No test preparation is needed.

  1. Can this test be done in my doctor's office?

    JAK2 mutation testing must be performed in a laboratory that performs molecular testing. It is not offered by every laboratory and must often be sent out to a reference laboratory.

  2. Should everyone have a JAK2 mutation test performed?

    Testing is not indicated unless someone has signs or symptoms that suggest an MPN. This is not a test that would be appropriate to use to screen the general population.

  3. Is there any reason to repeat a JAK2 mutation test?

    A doctor may repeat this test if it was negative and the doctor feels that the mutation may have been missed. One reason it might be negative is that the proportion of your cells that have the JAK2 V617F mutation may be low. Currently, the test is not nationally standardized, so the sensitivity of the test may vary somewhat from laboratory to laboratory. A second test done at a later time and/or sent to a different laboratory may detect the JAK2 V617F mutation if it is present.

    Also, some doctors may order a quantitative test periodically to monitor the change in the number of cells with the JAK2 V617F mutation over time.
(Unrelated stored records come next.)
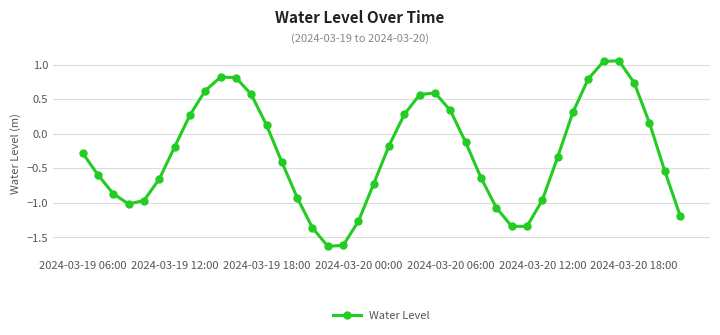

What is the value of the 34th point from the left?

0.8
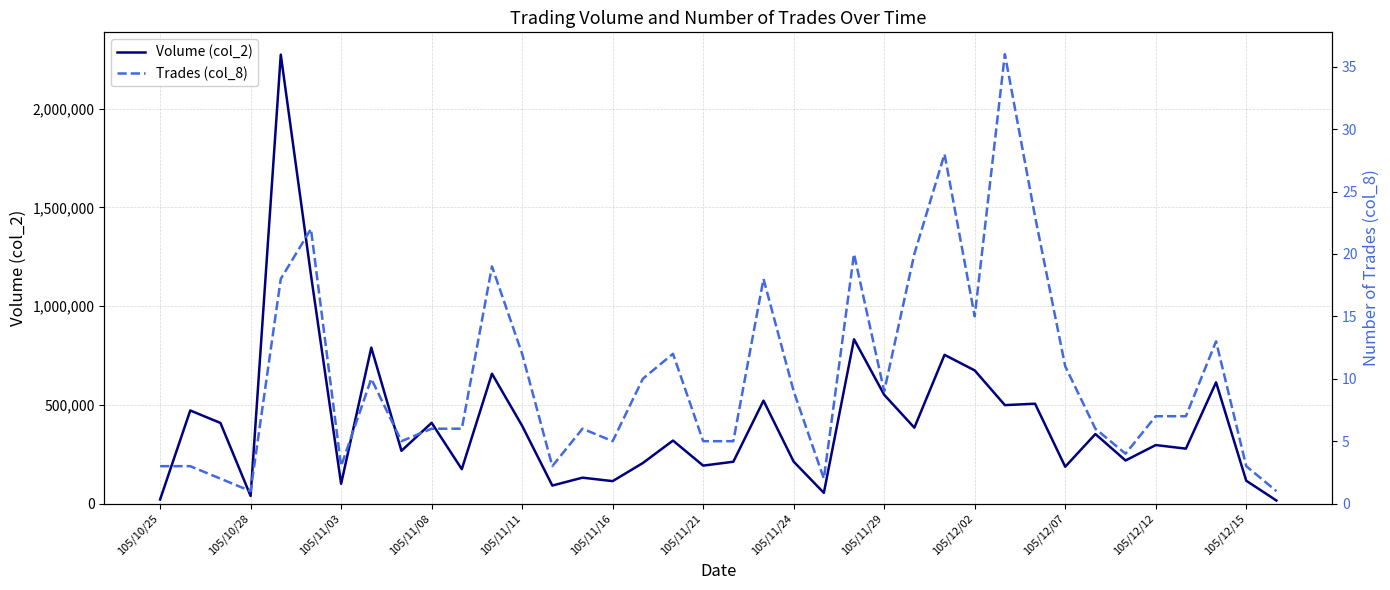

Is this an area chart (filled region under the line)?

No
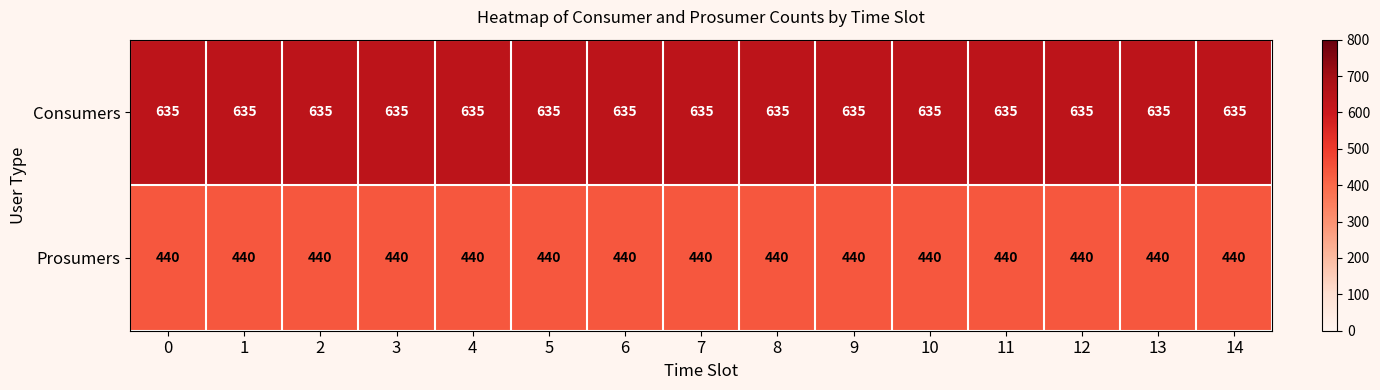

What is the spread (max minus min) of values at 14?

195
Results from repeated quantitative tests may be useful in monitoring the effectiveness of treatment if ongoing research shows that the JAK2 gene is an appropriate target for MPN therapies.

  4. Are there other genetic tests associated with MPNs?

    Yes, mutations in the myeloproliferative leukemia (MPL) gene have been associated with ET and PMF but not with PV. Genetic testing is also sometimes used to check for the presence or absence of a Philadelphia (Ph') chromosome or a bcr-abl translocation (see BCR-ABL) in a person suspected of having chronic myelogenous leukemia.